A 1995 survey from COMPAS Inc. (survey sponsored by Ralston Purina Canada Inc.) reported that 52 percent of Canadians own pets. In 2006, animal shelters of the SPCA across Nova Scotia accepted 7,576 cats and dogs, and 3,161 of these were euthanized because of lack of homes. Few people are aware of the large numbers of animals that are euthanized in shelters. If we educate our youth on the problem of pet overpopulation and the importance of spaying and neutering, they will approach pet ownership more responsibly and help prevent the useless deaths of thousands of animals in the future.

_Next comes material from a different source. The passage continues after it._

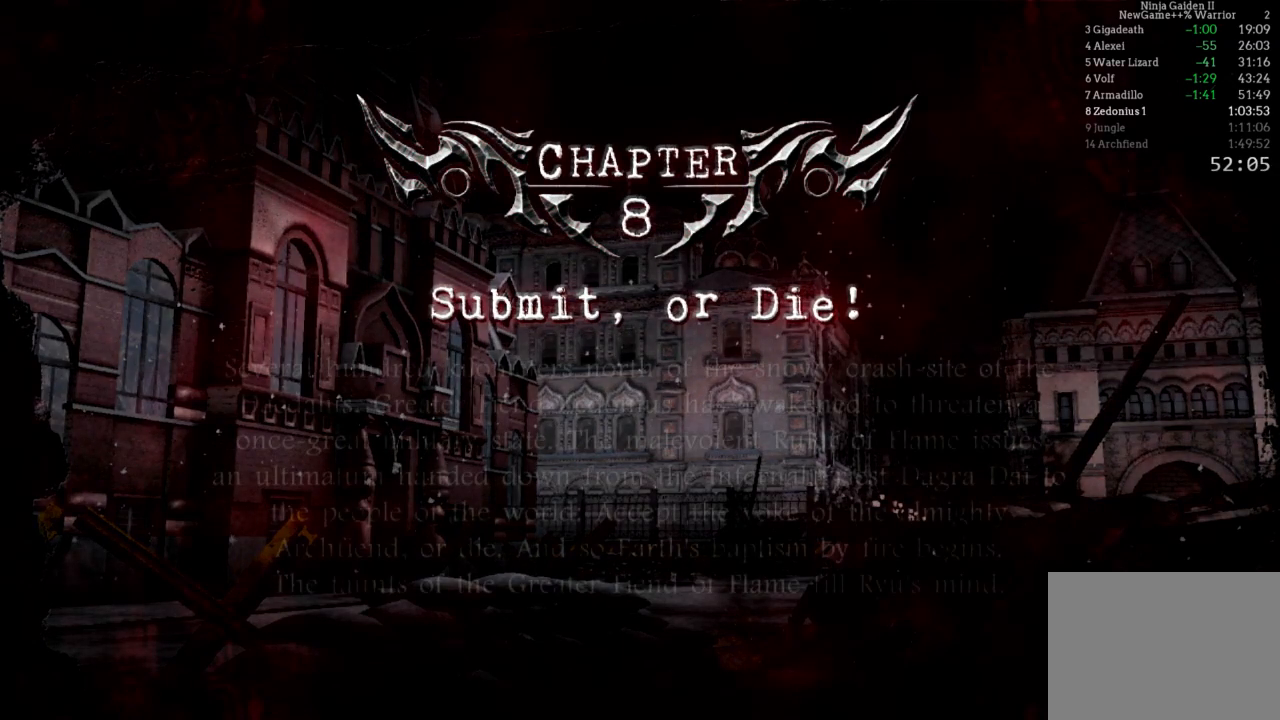
{"dt_ms": 500, "buttons": ["A"], "left_stick": "center", "right_stick": "center", "events": [[67, "A", "down"], [133, "A", "up"], [450, "A", "down"]]}
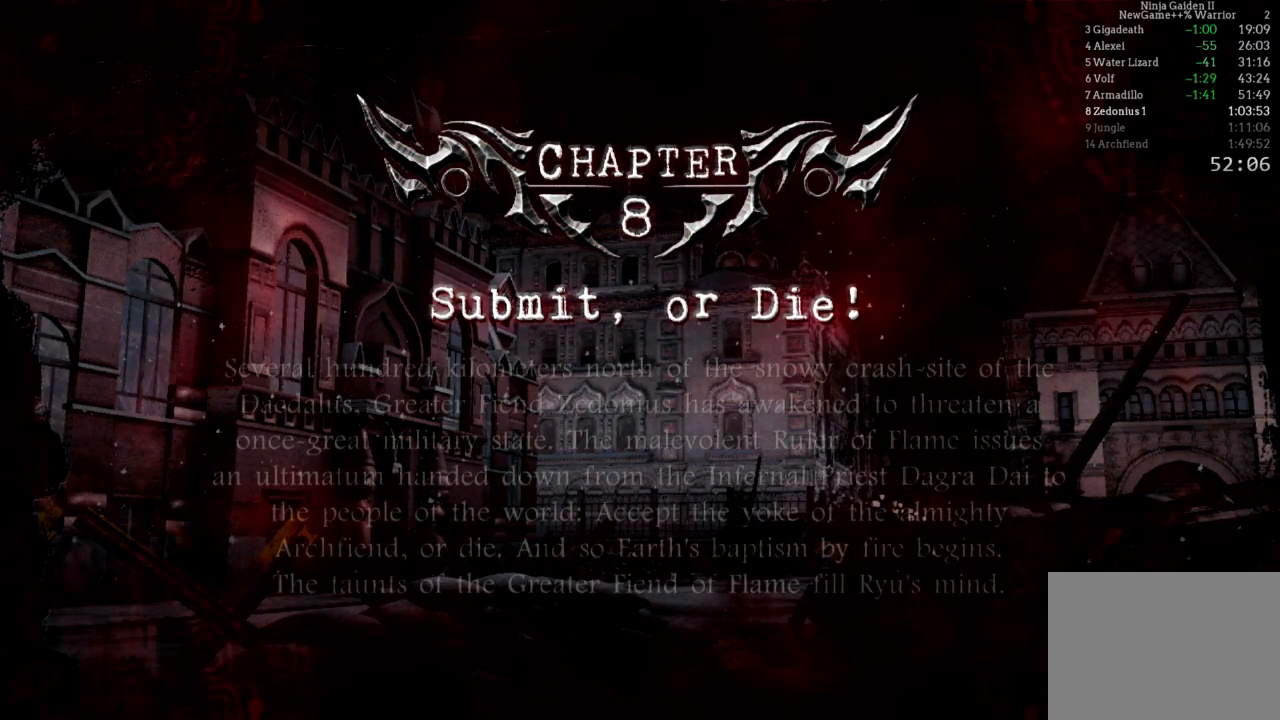
{"dt_ms": 500, "buttons": [], "left_stick": "center", "right_stick": "center", "events": [[50, "A", "up"], [133, "A", "down"], [233, "A", "up"]]}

This lesson is endorsed by Pamela Keddy, President Nova Scotia SPCA & Director Nova Scotia SPCA Metro Shelter, and Dr. Oscar Fletcher, former dean of the College of Veterinary Medicine at North Carolina State University.

Bill Gutman graciously granted permission for the educational use of several chapters of his book Adopting Pets. The text of his permission is below.

“This letter serves to grant permission for teachers from all the schools in the Canada school system to photocopy parts or all of chapters 1, 2, and 5 of my book, Adopting Pets: How to Choose Your New Best Friend, originally published by Millbrook Press, through the rights have since fully reverted to me.

The material photocopied is to be used in a lesson plan to be distributed to public schools and libraries in the Canada school system and can be copied by both Barbara Lapointe and the individual teachers involved with the program.”